HellaSwag for common sense — is it still meaningful in 2026?

Question

Accepted Answer

HellaSwag (Zellers et al. 2019) is a 70K-item commonsense-inference benchmark — pick the most plausible sentence continuation from four options. The "Hella" stands for "Harder Endings, Longer contexts, and Low-shot Activities." When introduced, state-of-the-art models scored ~48 percent while humans hit 95 percent. **Is it still meaningful?** Largely saturated. Frontier models (GPT-4, Claude 3.5 Sonnet, Gemini 1.5 Pro, Llama 3.1 405B) all score 90–95+ percent. The benchmark has been deeply contaminated by training data — many open models have plausibly seen the test set during pretraining. For frontier-model regression monitoring, HellaSwag rarely moves enough to be a useful signal; a 1-point drop is well within day-over-day noise on a 200-item daily sample.
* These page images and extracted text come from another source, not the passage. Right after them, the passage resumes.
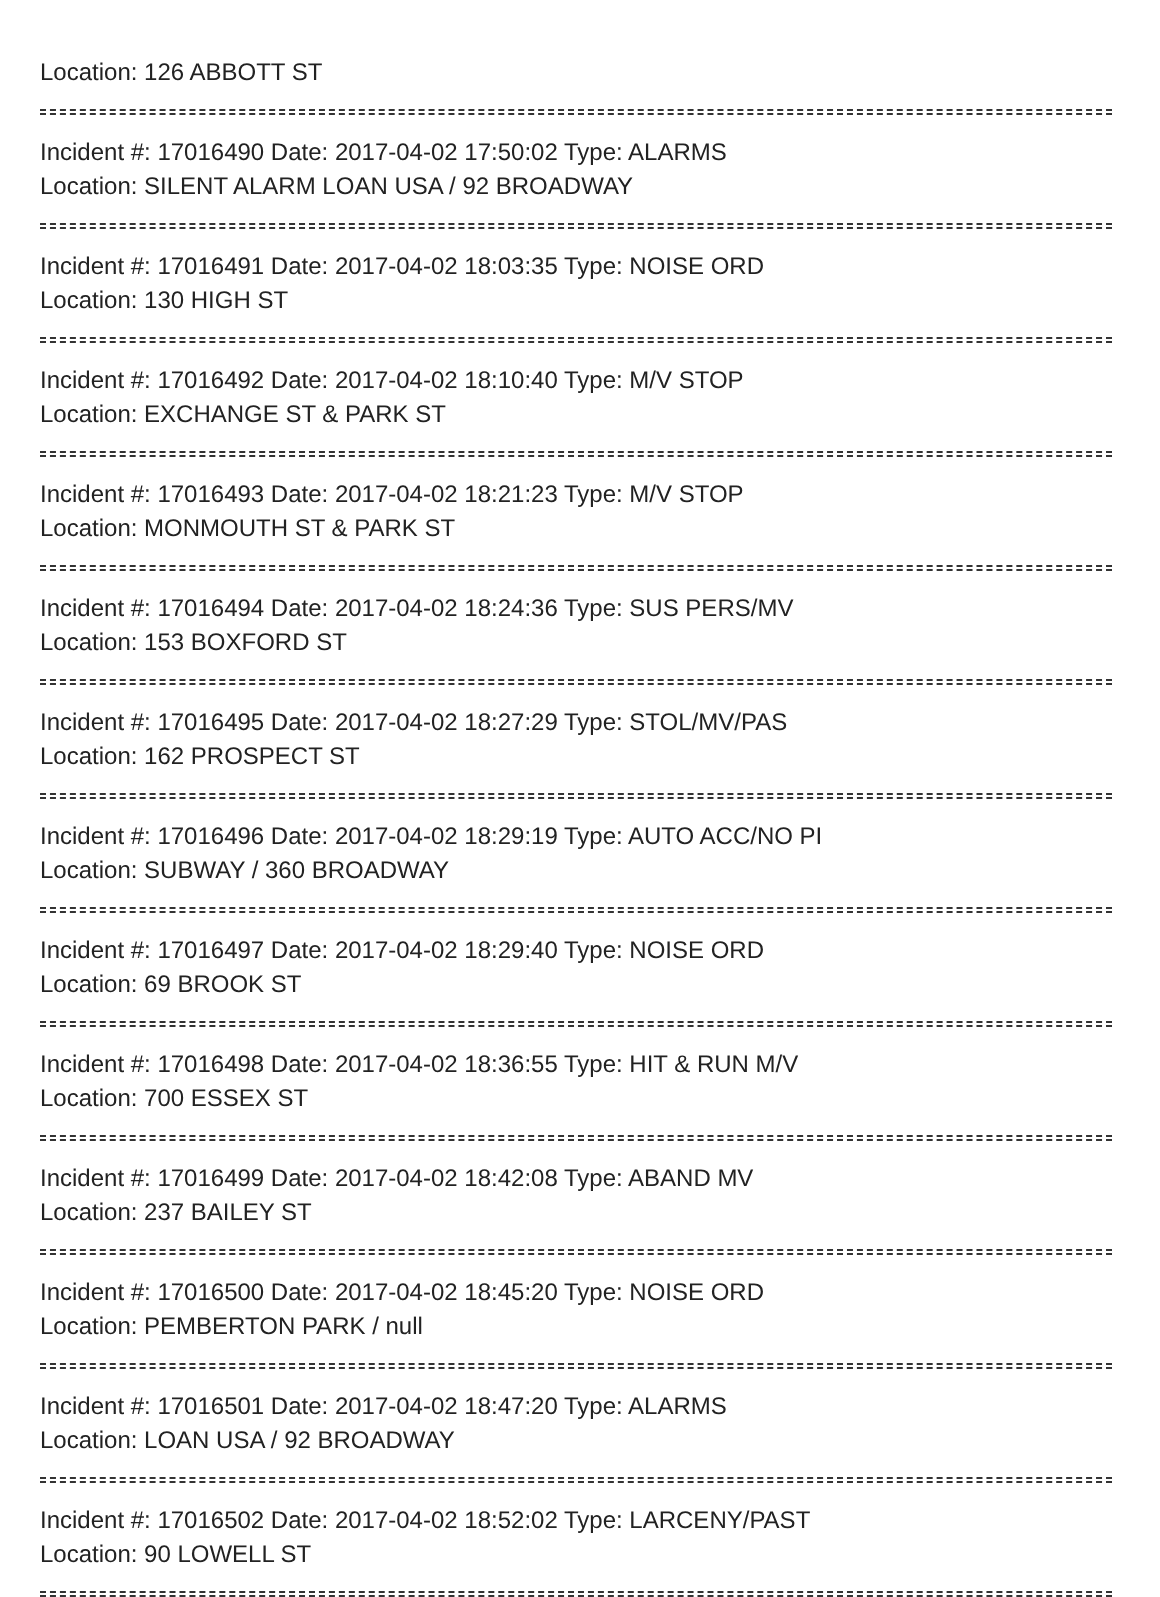Location: 126 ABBOTT ST
Incident #: 17016490 Date: 2017-04-02 17:50:02 Type: ALARMS
Location: SILENT ALARM LOAN USA / 92 BROADWAY
Incident #: 17016491 Date: 2017-04-02 18:03:35 Type: NOISE ORD
Location: 130 HIGH ST
Incident #: 17016492 Date: 2017-04-02 18:10:40 Type: M/V STOP
Location: EXCHANGE ST & PARK ST
Incident #: 17016493 Date: 2017-04-02 18:21:23 Type: M/V STOP
Location: MONMOUTH ST & PARK ST
Incident #: 17016494 Date: 2017-04-02 18:24:36 Type: SUS PERS/MV
Location: 153 BOXFORD ST
Incident #: 17016495 Date: 2017-04-02 18:27:29 Type: STOL/MV/PAS
Location: 162 PROSPECT ST
Incident #: 17016496 Date: 2017-04-02 18:29:19 Type: AUTO ACC/NO PI
Location: SUBWAY / 360 BROADWAY
Incident #: 17016497 Date: 2017-04-02 18:29:40 Type: NOISE ORD
Location: 69 BROOK ST
Incident #: 17016498 Date: 2017-04-02 18:36:55 Type: HIT & RUN M/V
Location: 700 ESSEX ST
Incident #: 17016499 Date: 2017-04-02 18:42:08 Type: ABAND MV
Location: 237 BAILEY ST
Incident #: 17016500 Date: 2017-04-02 18:45:20 Type: NOISE ORD
Location: PEMBERTON PARK / null
Incident #: 17016501 Date: 2017-04-02 18:47:20 Type: ALARMS
Location: LOAN USA / 92 BROADWAY
Incident #: 17016502 Date: 2017-04-02 18:52:02 Type: LARCENY/PAST
Location: 90 LOWELL ST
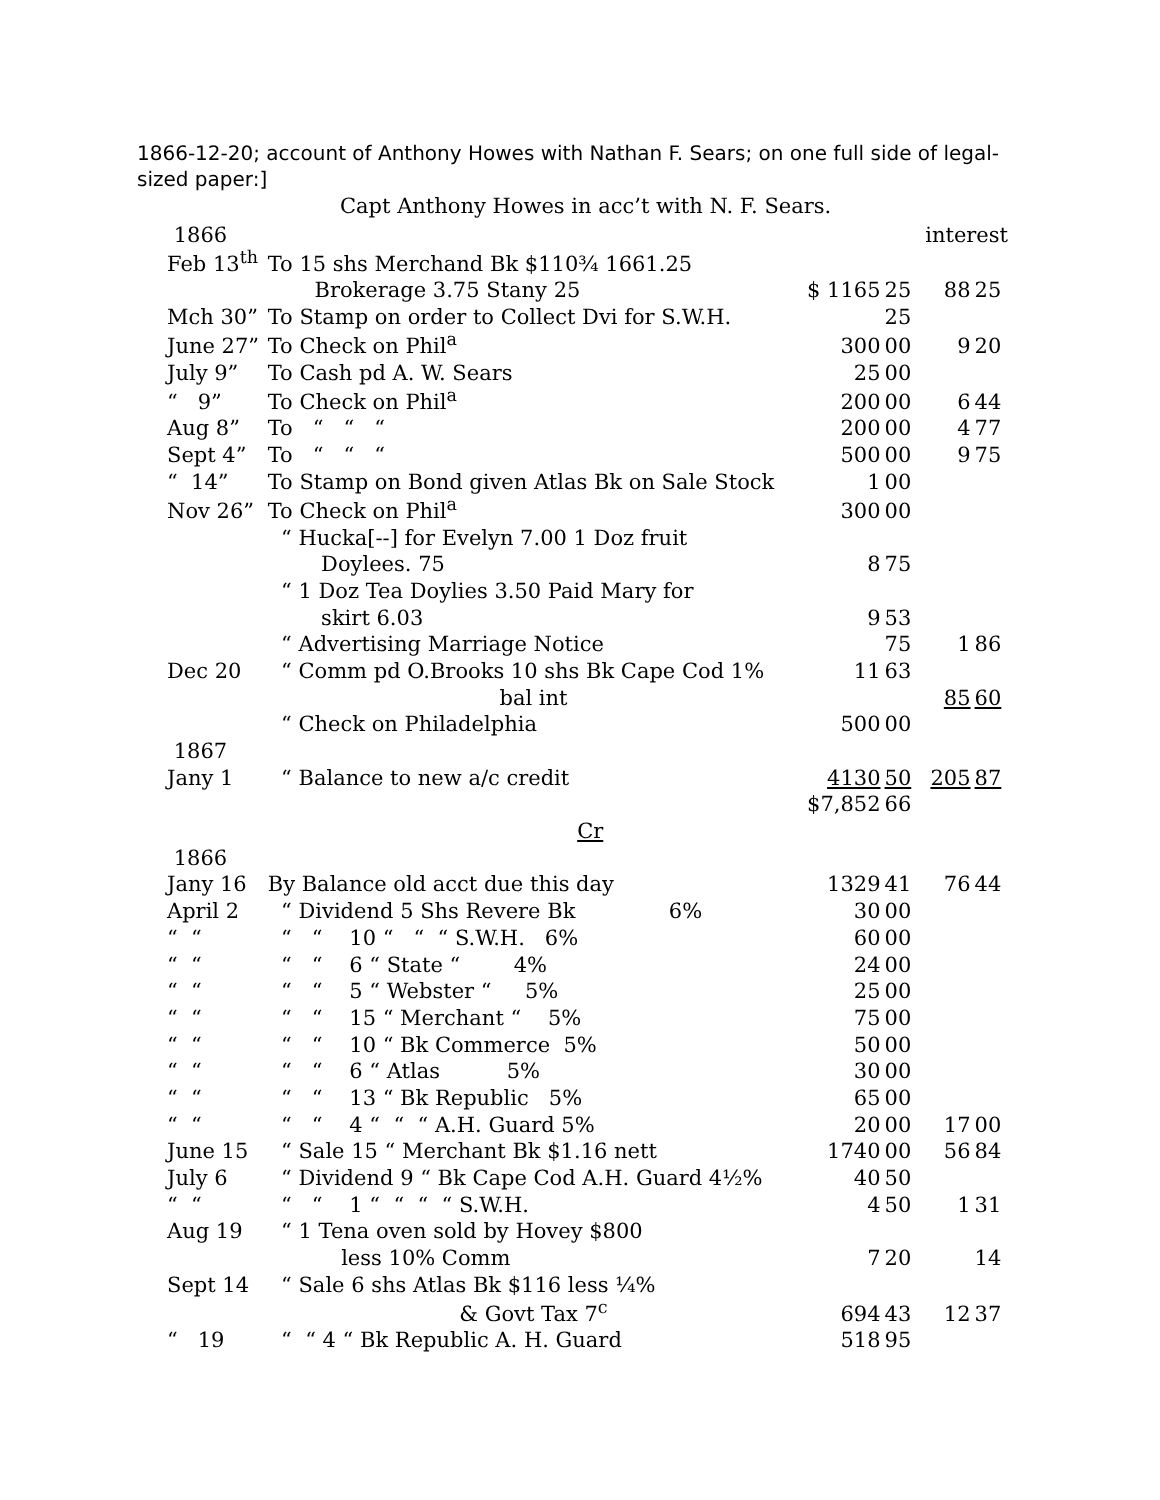1866-12-20; account of Anthony Howes with Nathan F. Sears; on one full side of legal-sized paper:]
Capt Anthony Howes in acc’t with N. F. Sears.
| 1866 | | | | | interest | |
| Feb 13<sup>th</sup> | To 15 shs Merchand Bk $110¾ 1661.25 | | | | | |
| | Brokerage 3.75 Stany 25 | $ 1165 | 25 | | 88 | 25 |
| Mch 30” | To Stamp on order to Collect Dvi for S.W.H. | | 25 | | | |
| June 27” | To Check on Phil<sup>a</sup> | 300 | 00 | | 9 | 20 |
| July 9” | To Cash pd A. W. Sears | 25 | 00 | | | |
| “ 9” | To Check on Phil<sup>a</sup> | 200 | 00 | | 6 | 44 |
| Aug 8” | To “ “ “ | 200 | 00 | | 4 | 77 |
| Sept 4” | To “ “ “ | 500 | 00 | | 9 | 75 |
| “ 14” | To Stamp on Bond given Atlas Bk on Sale Stock | 1 | 00 | | | |
| Nov 26” | To Check on Phil<sup>a</sup> | 300 | 00 | | | |
| | “ Hucka[--] for Evelyn 7.00 1 Doz fruit | | | | | |
| | Doylees. 75 | 8 | 75 | | | |
| | “ 1 Doz Tea Doylies 3.50 Paid Mary for | | | | | |
| | skirt 6.03 | 9 | 53 | | | |
| | “ Advertising Marriage Notice | | 75 | | 1 | 86 |
| Dec 20 | “ Comm pd O.Brooks 10 shs Bk Cape Cod 1% | 11 | 63 | | | |
| | bal int | | | | 85 | 60 |
| | “ Check on Philadelphia | 500 | 00 | | | |
| 1867 | | | | | | |
| Jany 1 | “ Balance to new a/c credit | 4130 | 50 | | 205 | 87 |
| | | $7,852 | 66 | | | |
| | Cr | | | | | |
| 1866 | | | | | | |
| Jany 16 | By Balance old acct due this day | 1329 | 41 | | 76 | 44 |
| April 2 | “ Dividend 5 Shs Revere Bk 6% | 30 | 00 | | | |
| “ “ | “ “ 10 “ “ “ S.W.H. 6% | 60 | 00 | | | |
| “ “ | “ “ 6 “ State “ 4% | 24 | 00 | | | |
| “ “ | “ “ 5 “ Webster “ 5% | 25 | 00 | | | |
| “ “ | “ “ 15 “ Merchant “ 5% | 75 | 00 | | | |
| “ “ | “ “ 10 “ Bk Commerce 5% | 50 | 00 | | | |
| “ “ | “ “ 6 “ Atlas 5% | 30 | 00 | | | |
| “ “ | “ “ 13 “ Bk Republic 5% | 65 | 00 | | | |
| “ “ | “ “ 4 “ “ “ A.H. Guard 5% | 20 | 00 | | 17 | 00 |
| June 15 | “ Sale 15 “ Merchant Bk $1.16 nett | 1740 | 00 | | 56 | 84 |
| July 6 | “ Dividend 9 “ Bk Cape Cod A.H. Guard 4½% | 40 | 50 | | | |
| “ “ | “ “ 1 “ “ “ “ S.W.H. | 4 | 50 | | 1 | 31 |
| Aug 19 | “ 1 Tena oven sold by Hovey $800 | | | | | |
| | less 10% Comm | 7 | 20 | | | 14 |
| Sept 14 | “ Sale 6 shs Atlas Bk $116 less ¼% | | | | | |
| | & Govt Tax 7<sup>c</sup> | 694 | 43 | | 12 | 37 |
| “ 19 | “ “ 4 “ Bk Republic A. H. Guard | 518 | 95 | | | |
Where it's still useful: (a) **smaller open-weight models** (7B–13B class) where HellaSwag is not yet saturated and a regression after a quantization change or fine-tune is detectable; (b) as part of a **multi-benchmark portfolio score** (e.g., HELM's accuracy aggregate) where it contributes alongside non-saturated benchmarks; (c) **historical comparisons** when looking at progress curves over 2019–2024. For day-to-day drift monitoring of a frontier API model, deprecate HellaSwag in favor of MMLU-Pro, GPQA Diamond, or LiveBench. ModelWatch tracks HellaSwag for open-weight coverage but doesn't alert on it for frontier closed models.